Please set down, unchanged, each line from the one with "Y2K熱潮之下，青少年們都不再忌諱穿著外表古舊的服" to the final line of the data below, both included. Drop the pictures.

====================

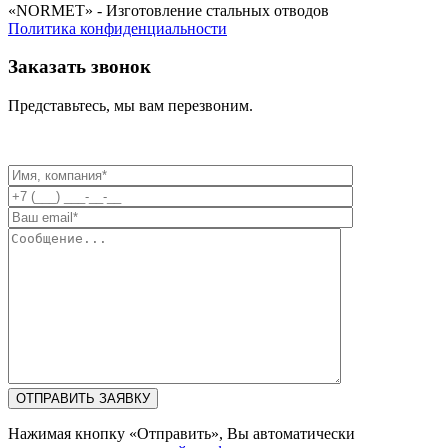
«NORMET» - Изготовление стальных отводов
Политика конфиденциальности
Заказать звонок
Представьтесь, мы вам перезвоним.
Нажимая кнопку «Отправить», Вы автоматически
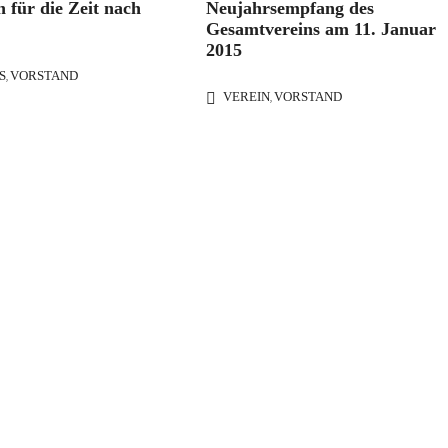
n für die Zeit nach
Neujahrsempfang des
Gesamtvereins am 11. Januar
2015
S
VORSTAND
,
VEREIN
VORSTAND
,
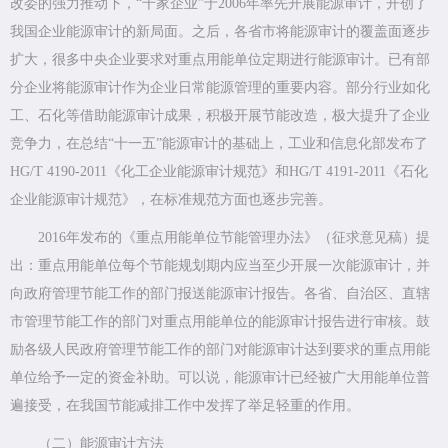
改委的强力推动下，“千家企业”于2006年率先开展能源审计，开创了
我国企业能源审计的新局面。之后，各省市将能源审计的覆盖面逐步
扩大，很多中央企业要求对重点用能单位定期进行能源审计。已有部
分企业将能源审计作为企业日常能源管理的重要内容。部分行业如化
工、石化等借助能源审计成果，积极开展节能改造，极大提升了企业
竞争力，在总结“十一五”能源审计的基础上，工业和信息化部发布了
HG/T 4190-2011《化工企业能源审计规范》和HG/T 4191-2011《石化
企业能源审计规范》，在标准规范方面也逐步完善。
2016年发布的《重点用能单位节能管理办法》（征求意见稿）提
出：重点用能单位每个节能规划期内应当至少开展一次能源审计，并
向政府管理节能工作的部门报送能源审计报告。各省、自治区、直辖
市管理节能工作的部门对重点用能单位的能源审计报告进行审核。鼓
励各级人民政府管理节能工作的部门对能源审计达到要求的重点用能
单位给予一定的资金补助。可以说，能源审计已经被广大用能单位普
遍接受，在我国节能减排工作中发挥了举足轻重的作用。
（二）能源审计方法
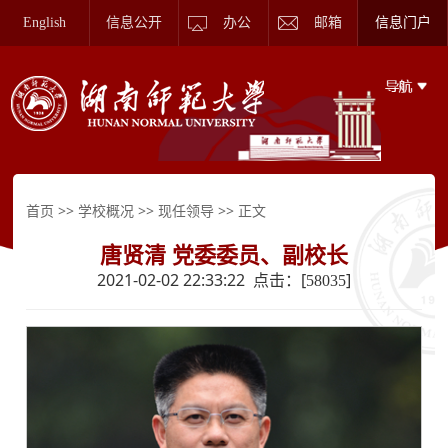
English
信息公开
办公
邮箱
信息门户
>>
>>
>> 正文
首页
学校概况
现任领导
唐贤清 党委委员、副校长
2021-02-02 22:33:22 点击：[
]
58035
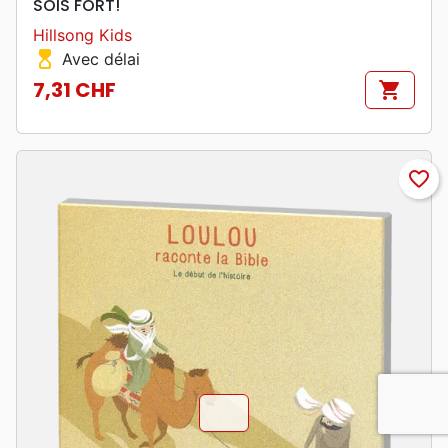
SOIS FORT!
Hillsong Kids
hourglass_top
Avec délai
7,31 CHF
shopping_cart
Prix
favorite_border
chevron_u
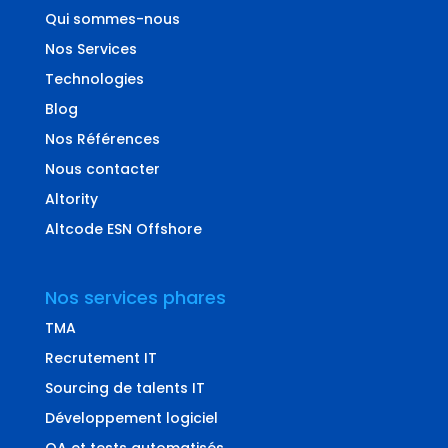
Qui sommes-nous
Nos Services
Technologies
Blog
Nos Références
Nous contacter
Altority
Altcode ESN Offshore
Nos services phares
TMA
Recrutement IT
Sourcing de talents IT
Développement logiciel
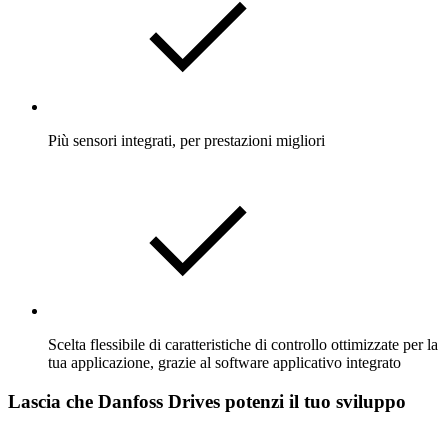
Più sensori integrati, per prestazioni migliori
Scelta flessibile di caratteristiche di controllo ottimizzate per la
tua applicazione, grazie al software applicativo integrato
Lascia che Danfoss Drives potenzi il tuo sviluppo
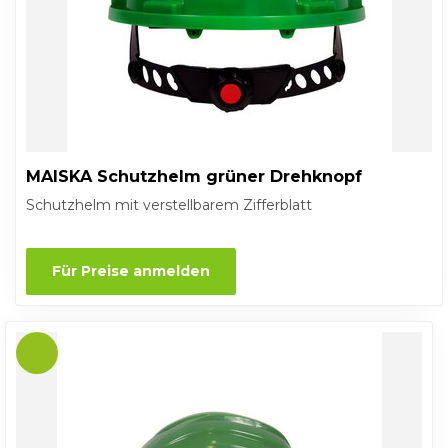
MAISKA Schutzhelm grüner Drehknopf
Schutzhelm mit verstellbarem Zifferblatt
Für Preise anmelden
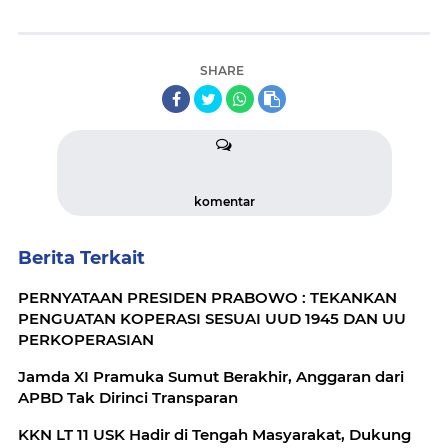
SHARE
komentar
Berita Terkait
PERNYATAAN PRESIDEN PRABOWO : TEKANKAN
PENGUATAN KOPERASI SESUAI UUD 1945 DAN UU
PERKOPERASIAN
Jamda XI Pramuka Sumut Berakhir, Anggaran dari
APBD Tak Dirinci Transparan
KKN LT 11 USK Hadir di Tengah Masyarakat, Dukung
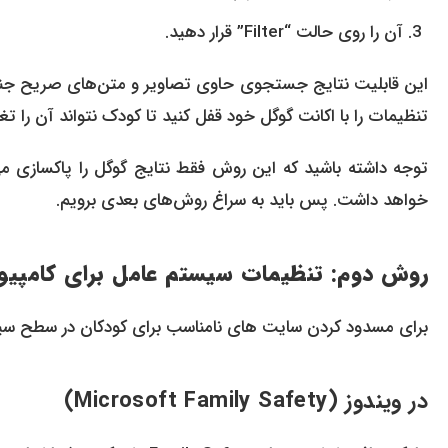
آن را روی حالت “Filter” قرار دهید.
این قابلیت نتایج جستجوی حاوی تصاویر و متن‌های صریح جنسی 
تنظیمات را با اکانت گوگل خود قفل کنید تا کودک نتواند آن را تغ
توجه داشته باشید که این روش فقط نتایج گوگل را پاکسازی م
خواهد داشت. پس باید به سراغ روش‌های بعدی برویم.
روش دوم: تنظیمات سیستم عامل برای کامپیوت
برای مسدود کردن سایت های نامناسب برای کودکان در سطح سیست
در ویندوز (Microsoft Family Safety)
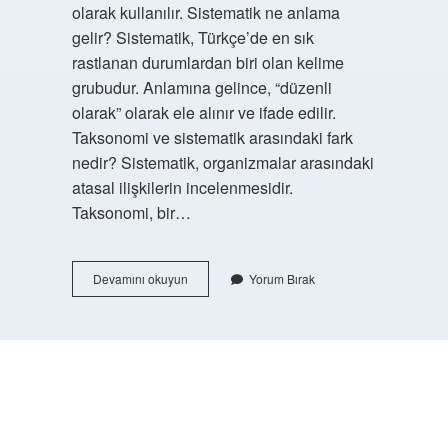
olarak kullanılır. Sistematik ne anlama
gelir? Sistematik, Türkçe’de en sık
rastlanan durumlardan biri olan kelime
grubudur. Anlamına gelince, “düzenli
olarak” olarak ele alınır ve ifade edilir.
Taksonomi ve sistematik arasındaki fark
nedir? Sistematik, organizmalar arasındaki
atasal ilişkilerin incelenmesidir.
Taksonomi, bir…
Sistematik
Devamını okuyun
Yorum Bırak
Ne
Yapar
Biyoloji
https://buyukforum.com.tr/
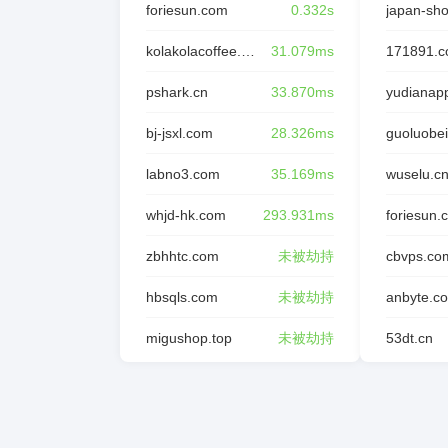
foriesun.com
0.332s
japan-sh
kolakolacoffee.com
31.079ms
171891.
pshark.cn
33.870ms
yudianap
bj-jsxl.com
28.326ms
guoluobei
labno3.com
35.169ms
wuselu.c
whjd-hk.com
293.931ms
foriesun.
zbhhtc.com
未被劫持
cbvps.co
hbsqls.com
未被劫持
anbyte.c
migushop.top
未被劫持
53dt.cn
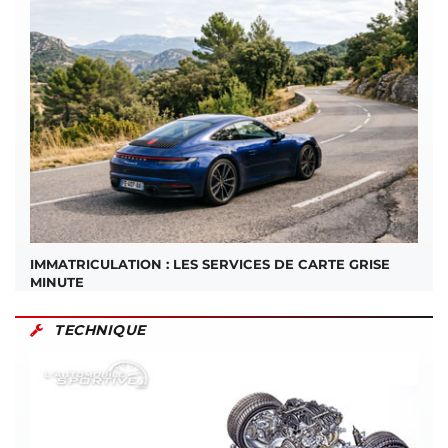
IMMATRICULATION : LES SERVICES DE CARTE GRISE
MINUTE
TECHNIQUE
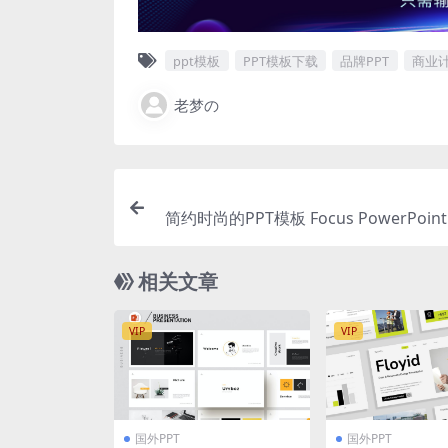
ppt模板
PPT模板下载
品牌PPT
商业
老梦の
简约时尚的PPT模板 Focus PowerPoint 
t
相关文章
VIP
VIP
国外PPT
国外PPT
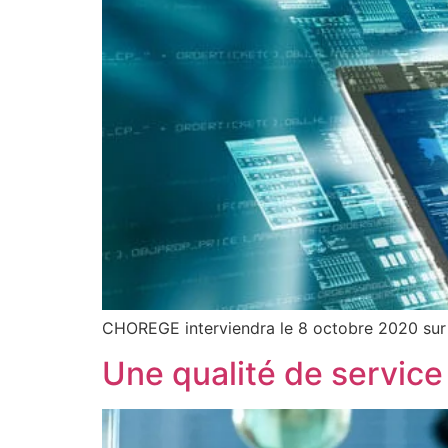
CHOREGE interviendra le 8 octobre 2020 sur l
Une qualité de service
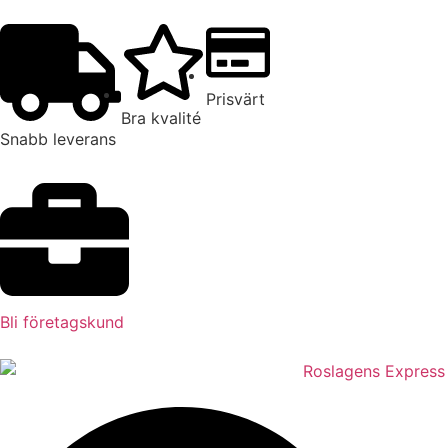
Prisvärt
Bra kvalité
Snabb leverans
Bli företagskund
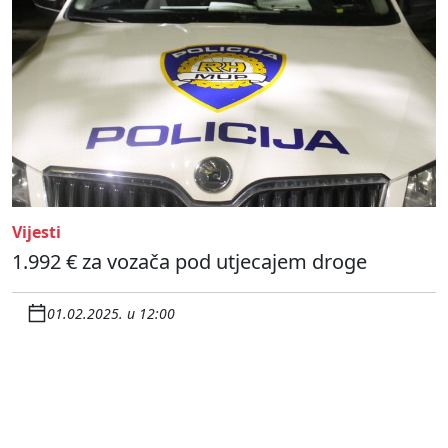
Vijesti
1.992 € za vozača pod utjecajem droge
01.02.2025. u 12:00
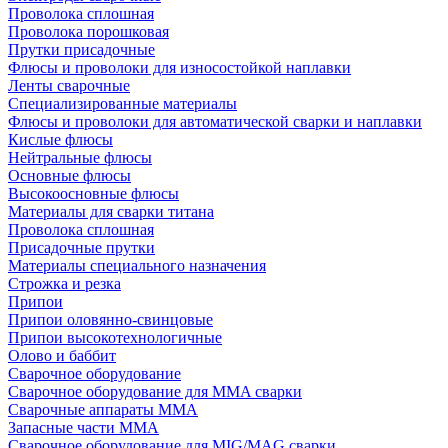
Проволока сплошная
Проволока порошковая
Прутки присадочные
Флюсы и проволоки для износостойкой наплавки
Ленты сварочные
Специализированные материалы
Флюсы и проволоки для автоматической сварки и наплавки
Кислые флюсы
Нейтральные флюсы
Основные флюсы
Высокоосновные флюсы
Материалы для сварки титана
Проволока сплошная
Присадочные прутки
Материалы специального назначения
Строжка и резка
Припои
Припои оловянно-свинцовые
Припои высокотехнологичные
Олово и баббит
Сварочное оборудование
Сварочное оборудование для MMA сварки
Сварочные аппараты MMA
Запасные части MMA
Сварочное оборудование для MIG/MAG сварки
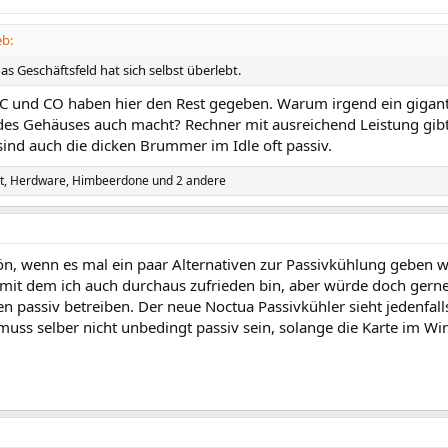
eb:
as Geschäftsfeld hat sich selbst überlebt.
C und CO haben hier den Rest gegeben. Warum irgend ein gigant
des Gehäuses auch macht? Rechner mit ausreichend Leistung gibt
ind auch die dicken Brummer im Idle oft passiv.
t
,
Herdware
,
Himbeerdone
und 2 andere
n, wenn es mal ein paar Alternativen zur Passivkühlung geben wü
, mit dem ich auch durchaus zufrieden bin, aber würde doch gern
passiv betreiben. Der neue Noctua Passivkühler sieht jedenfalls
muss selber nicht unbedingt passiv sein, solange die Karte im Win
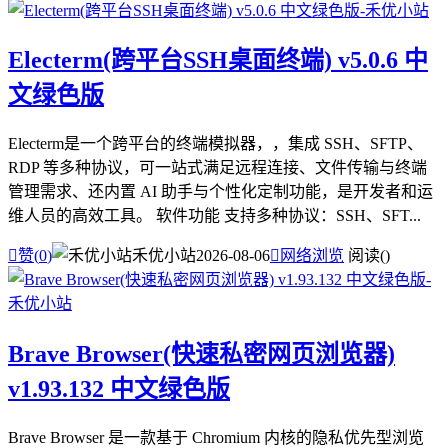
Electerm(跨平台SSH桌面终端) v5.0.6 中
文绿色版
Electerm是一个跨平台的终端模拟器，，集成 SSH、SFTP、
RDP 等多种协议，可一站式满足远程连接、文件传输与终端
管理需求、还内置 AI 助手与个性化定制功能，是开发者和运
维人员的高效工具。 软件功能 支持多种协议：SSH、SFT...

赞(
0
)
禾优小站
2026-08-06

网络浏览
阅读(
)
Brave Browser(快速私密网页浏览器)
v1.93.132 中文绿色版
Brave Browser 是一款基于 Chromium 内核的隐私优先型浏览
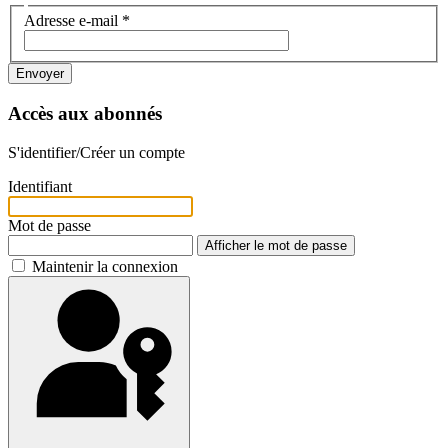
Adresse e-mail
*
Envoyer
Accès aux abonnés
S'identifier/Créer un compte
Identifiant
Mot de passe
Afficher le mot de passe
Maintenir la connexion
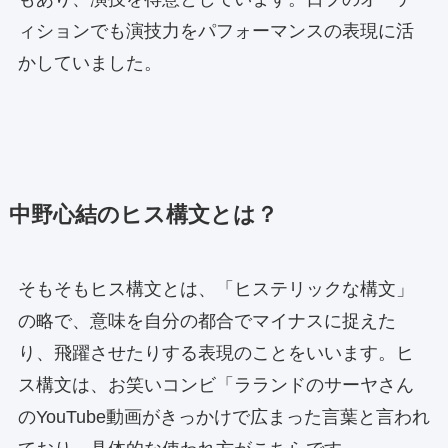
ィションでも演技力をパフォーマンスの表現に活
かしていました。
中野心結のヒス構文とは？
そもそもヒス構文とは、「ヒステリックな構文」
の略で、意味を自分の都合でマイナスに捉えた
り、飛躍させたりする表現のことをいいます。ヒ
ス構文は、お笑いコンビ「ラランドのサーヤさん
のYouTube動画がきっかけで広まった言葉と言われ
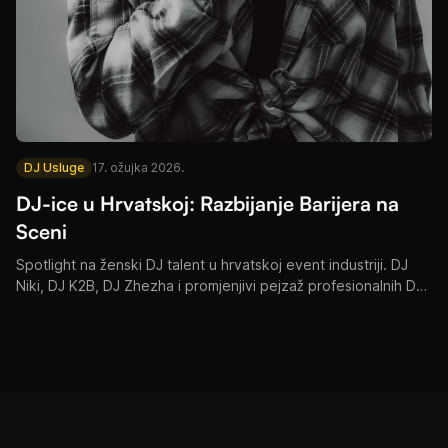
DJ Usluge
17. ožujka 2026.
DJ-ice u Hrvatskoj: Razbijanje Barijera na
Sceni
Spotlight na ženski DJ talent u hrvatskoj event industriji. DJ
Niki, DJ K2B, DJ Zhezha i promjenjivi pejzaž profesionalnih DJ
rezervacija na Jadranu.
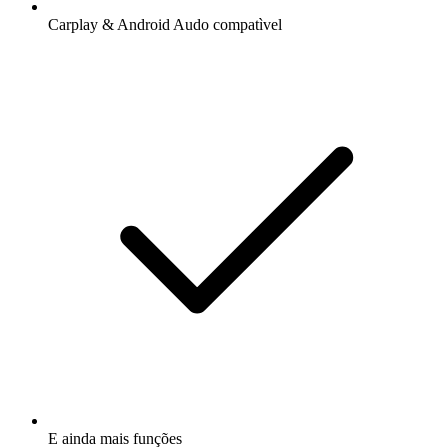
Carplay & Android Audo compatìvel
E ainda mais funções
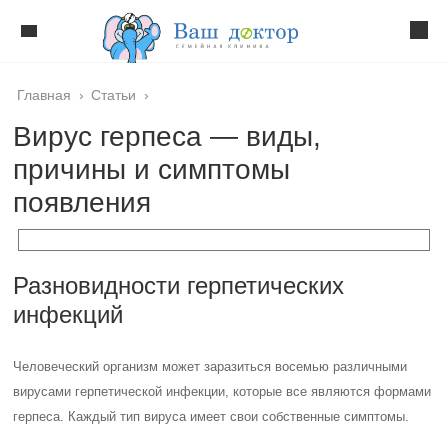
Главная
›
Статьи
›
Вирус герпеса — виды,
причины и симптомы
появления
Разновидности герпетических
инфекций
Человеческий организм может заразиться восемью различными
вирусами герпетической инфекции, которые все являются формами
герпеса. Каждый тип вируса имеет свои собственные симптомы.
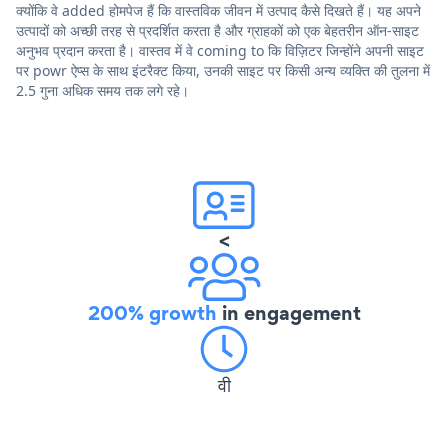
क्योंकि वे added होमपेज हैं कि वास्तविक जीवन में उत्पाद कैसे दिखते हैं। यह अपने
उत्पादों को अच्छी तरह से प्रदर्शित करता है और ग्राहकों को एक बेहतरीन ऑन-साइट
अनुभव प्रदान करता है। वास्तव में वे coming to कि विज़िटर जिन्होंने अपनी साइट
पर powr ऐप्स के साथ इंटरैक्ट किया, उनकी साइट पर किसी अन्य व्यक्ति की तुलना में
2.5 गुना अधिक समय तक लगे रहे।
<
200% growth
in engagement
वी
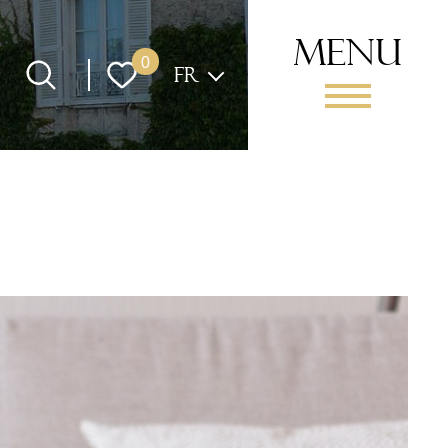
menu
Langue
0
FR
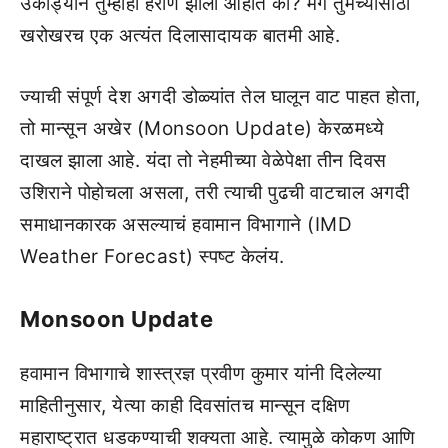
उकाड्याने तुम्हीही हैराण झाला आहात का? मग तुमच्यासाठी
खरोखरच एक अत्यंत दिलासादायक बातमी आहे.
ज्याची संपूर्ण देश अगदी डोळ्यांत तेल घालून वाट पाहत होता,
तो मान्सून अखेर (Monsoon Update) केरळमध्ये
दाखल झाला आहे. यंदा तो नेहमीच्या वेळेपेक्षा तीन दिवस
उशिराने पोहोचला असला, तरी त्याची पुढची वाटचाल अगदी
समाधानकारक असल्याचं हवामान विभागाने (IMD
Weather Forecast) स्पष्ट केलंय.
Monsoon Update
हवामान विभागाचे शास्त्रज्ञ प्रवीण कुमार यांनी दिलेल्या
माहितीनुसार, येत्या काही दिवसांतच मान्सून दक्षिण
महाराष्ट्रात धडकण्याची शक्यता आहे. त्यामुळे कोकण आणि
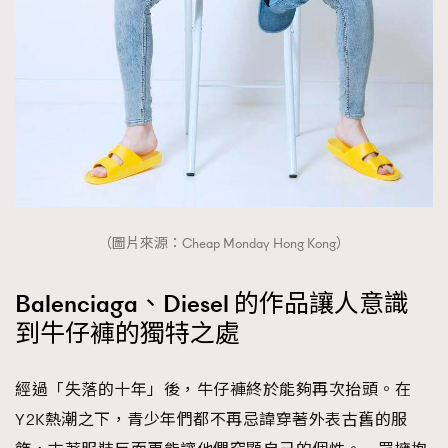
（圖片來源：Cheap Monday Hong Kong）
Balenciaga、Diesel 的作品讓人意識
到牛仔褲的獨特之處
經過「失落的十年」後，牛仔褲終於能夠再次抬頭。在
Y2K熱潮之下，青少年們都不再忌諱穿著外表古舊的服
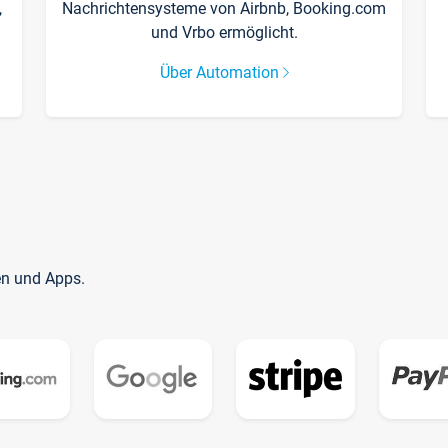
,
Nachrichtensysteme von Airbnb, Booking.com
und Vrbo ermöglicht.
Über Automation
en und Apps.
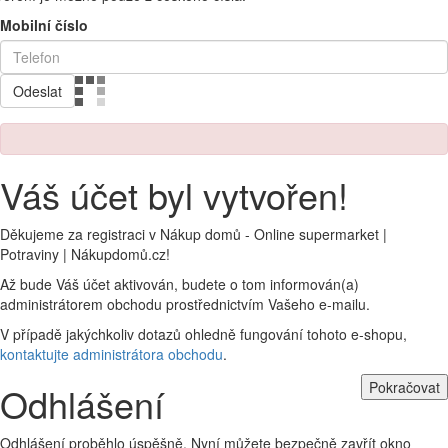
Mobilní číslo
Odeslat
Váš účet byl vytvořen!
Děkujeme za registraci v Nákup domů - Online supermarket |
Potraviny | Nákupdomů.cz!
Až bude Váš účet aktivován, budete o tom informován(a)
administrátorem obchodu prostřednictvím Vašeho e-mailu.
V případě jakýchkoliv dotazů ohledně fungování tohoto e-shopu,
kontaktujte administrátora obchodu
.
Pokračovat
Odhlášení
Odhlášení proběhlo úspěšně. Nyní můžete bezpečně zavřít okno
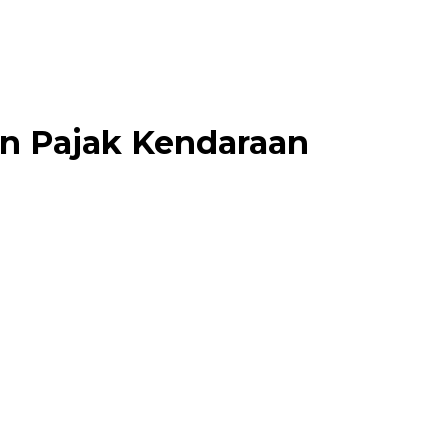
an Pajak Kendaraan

====================

TASK RESPONSE:
Y2K熱潮之下，青少年們都不再忌諱穿著外表古舊的服
,
Nachrichtensysteme von Airbnb, Booking.com
und Vrbo ermöglicht.
Über Automation
en und Apps.
Mobilní číslo
Odeslat
Váš účet byl vytvořen!
Děkujeme za registraci v Nákup domů - Online supermarket |
Potraviny | Nákupdomů.cz!
Až bude Váš účet aktivován, budete o tom informován(a)
administrátorem obchodu prostřednictvím Vašeho e-mailu.
V případě jakýchkoliv dotazů ohledně fungování tohoto e-shopu,
kontaktujte administrátora obchodu
.
Pokračovat
Odhlášení
Odhlášení proběhlo úspěšně. Nyní můžete bezpečně zavřít okno
an Pajak Kendaraan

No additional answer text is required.